**Supplied passage**
BEGIN
- Born: Megumi Yamano September 25, 1981 (age 44) Kurashiki, Okayama, Japan
- Other name: Megumi Furuya
- Occupations: tarento; actress; singer; gravure idol; producer;
- Spouse: Kenji Furuya ​ ​(m. 2008; div. 2023)​
- Children: 1

= Megumi (actress) =

Japanese singer, actress, television personality, and gravure idol

Megumi Yamano (山野仁, Yamano Megumi), known mononymously as Megumi (めぐみ), is a Japanese tarento, actress, singer, gravure idol and producer. She is currently affiliated with Suns Entertainment.

==Early life==
She was raised in Kurashiki, Okayama, but was born in Matsue, Shimane.

She dropped out of Kurashiki Suishō Senior High School (at the time an all-girls school).

==Personal life==
In July 2008, after discovering she was pregnant, Megumi married Dragon Ash lead singer Kenji Furuya, whom she had been dating since 2005. On February 6, 2009, Megumi gave birth to the couple's only child, a son.

On December 30, 2023, the couple jointly announced that they had divorced.

==Roles==

===Variety shows===
- Aa! Hanano Ryōrinin (March 20, 2008, Nippon TV)
END
**Records shown**
BEGIN
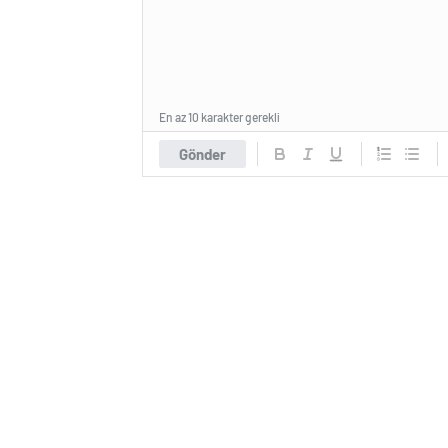
En az 10 karakter gerekli
Gönder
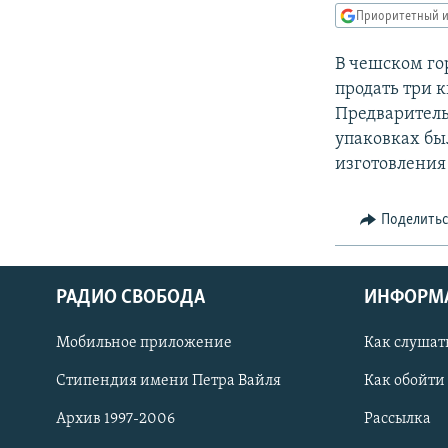
РАСПИСАНИЕ ВЕЩАНИЯ
Приоритетный и
ПОДПИШИТЕСЬ НА РАССЫЛКУ
В чешском го
продать три 
Предваритель
упаковках бы
изготовления
Поделить
РАДИО СВОБОДА
ИНФОРМ
Мобильное приложение
Как слушат
Стипендия имени Петра Вайля
Как обойти
СОЦИАЛЬНЫЕ СЕТИ
Архив 1997-2006
Рассылка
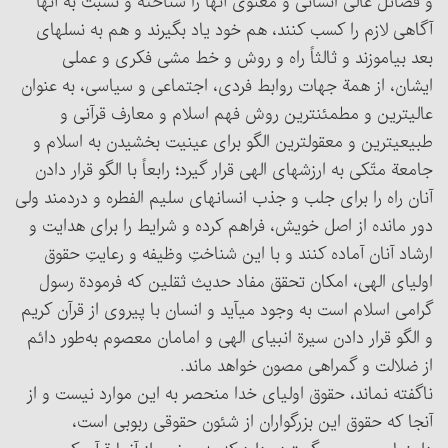
و فضائل عالی انسانی و معنوی آنها را شناخته و نسبت به آنها
آگاهی لازم را کسب کنند، هم خود یاد بگیرند و هم به نسلهای
بعد بیاموزند و ثالثاً راه و روش و خط مشی فکری و عملی
ایشان، از همة جهات روابط فردی، اجتماعی و سیاسی، به عنوان
عالی‏ترین و مطمئن‏ترین روش فهم اسلام و معارف قرآنی و
طبیعی‏ترین و معقول‏ترین الگو برای عینیت بخشیدن به اسلام و
جامعة متّکی به ارزشهای الهی قرار گیرد؛ رابعاً با الگو قرار دادن
آنان راه را برای جلب و جذب انسانهای سلیم الفطره و دردمند ولی
دور مانده از اصل خویش، فراهم کرده و شرایط را برای هدایت و
ارشاد آنان آماده کنند و با این شناختِ وظیفه و رعایتِ حقوق
اولیای الهی، امکان تحقق مفاد حدیث ثقلین که فرمودة رسول
گرامی اسلام‏ است به وجود می‏آید و انسان با پیروی از قرآن کریم
و الگو قرار دادن سیرة انبیای الهی و امامان معصوم به‌طور دائم
از ضلالت و گمراهی مصون خواهد ماند.
ناگفته نماند، حقوق اولیای خدا منحصر به این موارد نیست و از
آنجا که حقوق این بزرگواران از شئون حقوقی ربوبی است،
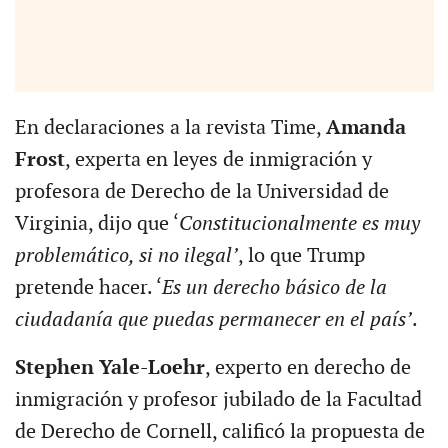
En declaraciones a la revista Time,
Amanda
Frost
, experta en leyes de inmigración y
profesora de Derecho de la Universidad de
Virginia, dijo que ‘
Constitucionalmente es muy
problemático, si no ilegal’
, lo que Trump
pretende hacer. ‘
Es un derecho básico de la
ciudadanía que puedas permanecer en el país’
.
Stephen Yale-Loehr
, experto en derecho de
inmigración y profesor jubilado de la Facultad
de Derecho de Cornell, calificó la propuesta de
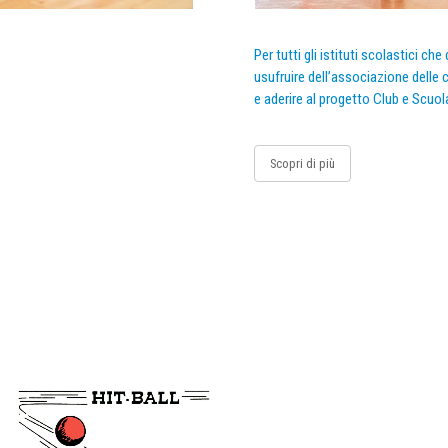
Per tutti gli istituti scolastici ch
usufruire dell’associazione delle c
e aderire al progetto Club e Scuol
Scopri di più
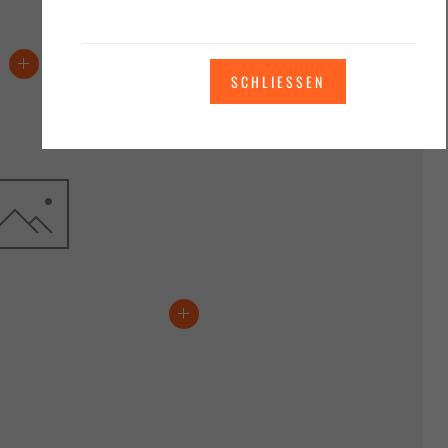
SCHLIESSEN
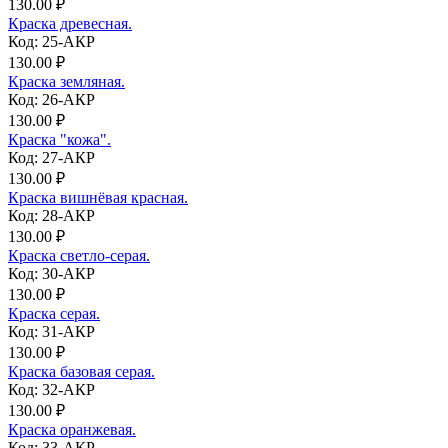
130.00 ₽
Краска древесная.
Код: 25-АКР
130.00 ₽
Краска земляная.
Код: 26-АКР
130.00 ₽
Краска "кожа".
Код: 27-АКР
130.00 ₽
Краска вишнёвая красная.
Код: 28-АКР
130.00 ₽
Краска светло-серая.
Код: 30-АКР
130.00 ₽
Краска серая.
Код: 31-АКР
130.00 ₽
Краска базовая серая.
Код: 32-АКР
130.00 ₽
Краска оранжевая.
Код: 33-АКР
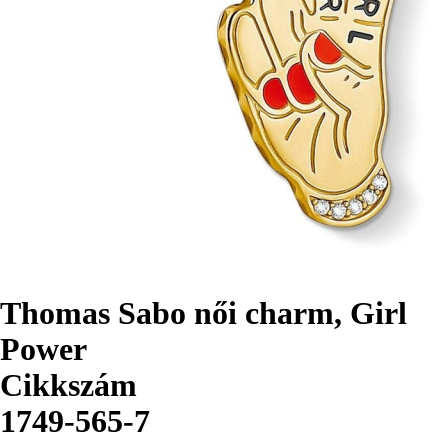
Thomas Sabo női charm, Girl
Power
Cikkszám
1749-565-7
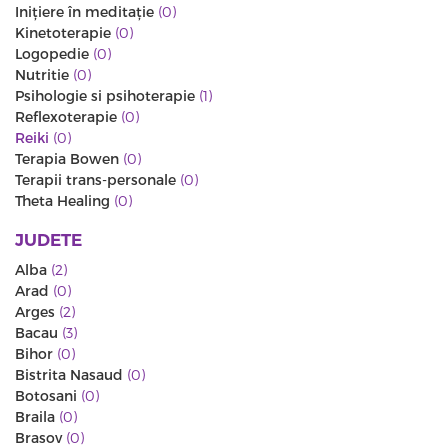
Iniţiere în meditaţie
(0)
Kinetoterapie
(0)
Logopedie
(0)
Nutritie
(0)
Psihologie si psihoterapie
(1)
Reflexoterapie
(0)
Reiki
(0)
Terapia Bowen
(0)
Terapii trans-personale
(0)
Theta Healing
(0)
JUDETE
Alba
(2)
Arad
(0)
Arges
(2)
Bacau
(3)
Bihor
(0)
Bistrita Nasaud
(0)
Botosani
(0)
Braila
(0)
Brasov
(0)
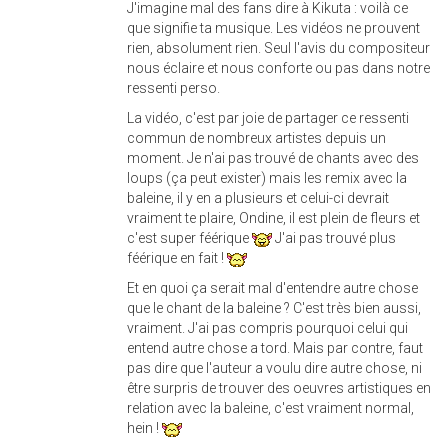
J'imagine mal des fans dire à Kikuta : voilà ce
que signifie ta musique. Les vidéos ne prouvent
rien, absolument rien. Seul l'avis du compositeur
nous éclaire et nous conforte ou pas dans notre
ressenti perso.
La vidéo, c'est par joie de partager ce ressenti
commun de nombreux artistes depuis un
moment. Je n'ai pas trouvé de chants avec des
loups (ça peut exister) mais les remix avec la
baleine, il y en a plusieurs et celui-ci devrait
vraiment te plaire, Ondine, il est plein de fleurs et
c'est super féérique
J'ai pas trouvé plus
féérique en fait !
Et en quoi ça serait mal d'entendre autre chose
que le chant de la baleine ? C'est très bien aussi,
vraiment. J'ai pas compris pourquoi celui qui
entend autre chose a tord. Mais par contre, faut
pas dire que l'auteur a voulu dire autre chose, ni
être surpris de trouver des oeuvres artistiques en
relation avec la baleine, c'est vraiment normal,
hein !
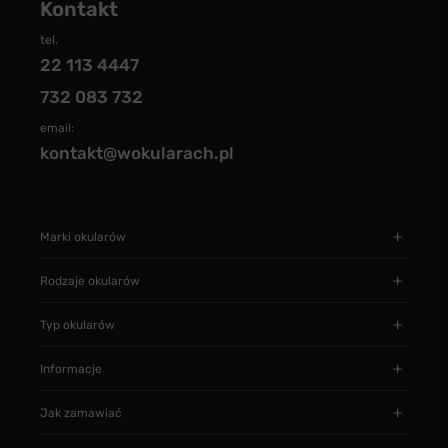
Kontakt
tel.
22 113 4447
732 083 732
email:
kontakt@wokularach.pl
Marki okularów
Rodzaje okularów
Typ okularów
Informacje
Jak zamawiać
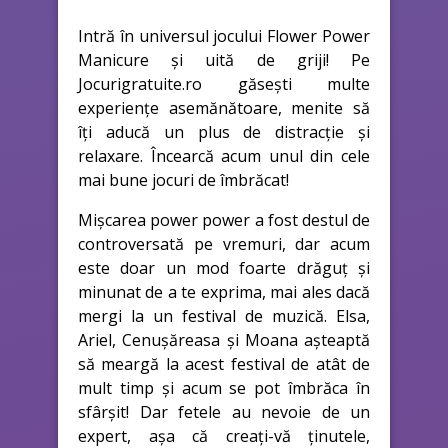
Intră în universul jocului Flower Power
Manicure și uită de griji! Pe
Jocurigratuite.ro găsești multe
experiențe asemănătoare, menite să
îți aducă un plus de distracție și
relaxare. Încearcă acum unul din cele
mai bune jocuri de îmbrăcat!
Mișcarea power power a fost destul de
controversată pe vremuri, dar acum
este doar un mod foarte drăguț și
minunat de a te exprima, mai ales dacă
mergi la un festival de muzică. Elsa,
Ariel, Cenușăreasa și Moana așteaptă
să meargă la acest festival de atât de
mult timp și acum se pot îmbrăca în
sfârșit! Dar fetele au nevoie de un
expert, așa că creați-vă ținutele,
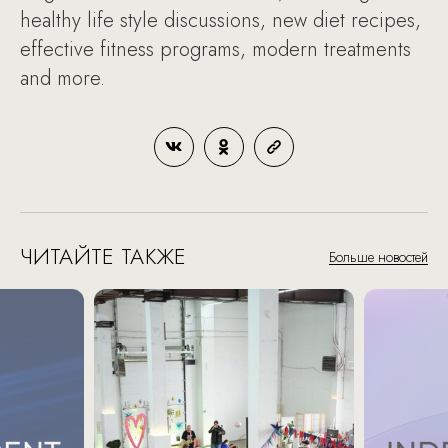
healthy life style discussions, new diet recipes,
effective fitness programs, modern treatments
and more.
ЧИТАЙТЕ ТАКЖЕ
Больше новостей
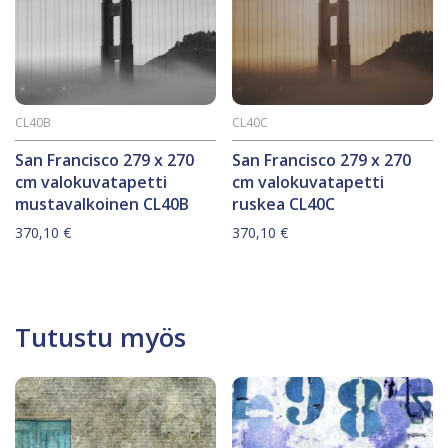
CL40B
CL40C
San Francisco 279 x 270
San Francisco 279 x 270
cm valokuvatapetti
cm valokuvatapetti
mustavalkoinen CL40B
ruskea CL40C
370,10
€
370,10
€
Tutustu myös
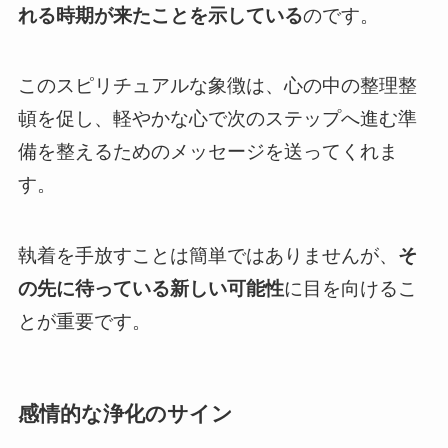
れる時期が来たことを示している
のです。
このスピリチュアルな象徴は、心の中の整理整
頓を促し、軽やかな心で次のステップへ進む準
備を整えるためのメッセージを送ってくれま
す。
執着を手放すことは簡単ではありませんが、
そ
の先に待っている新しい可能性
に目を向けるこ
とが重要です。
感情的な浄化のサイン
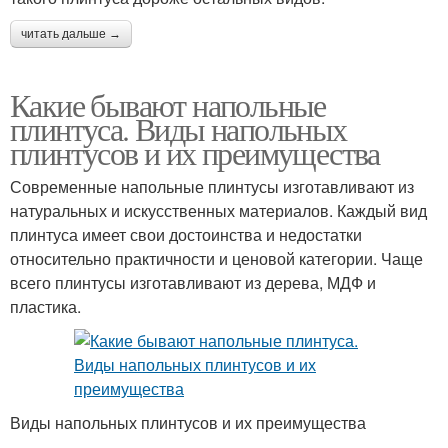
читать дальше →
Какие бывают напольные
плинтуса. Виды напольных
плинтусов и их преимущества
Современные напольные плинтусы изготавливают из
натуральных и искусственных материалов. Каждый вид
плинтуса имеет свои достоинства и недостатки
относительно практичности и ценовой категории. Чаще
всего плинтусы изготавливают из дерева, МДФ и
пластика.
Виды напольных плинтусов и их преимущества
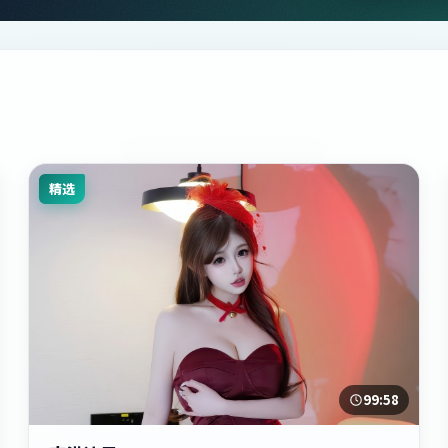
精选
99:58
END
**Exercise aim**
In the article on Megumi, on what date did she and Kenji Furuya announce their divorce? You can ignore the items here; they aren't needed.

**Task answer**
December 30, 2023.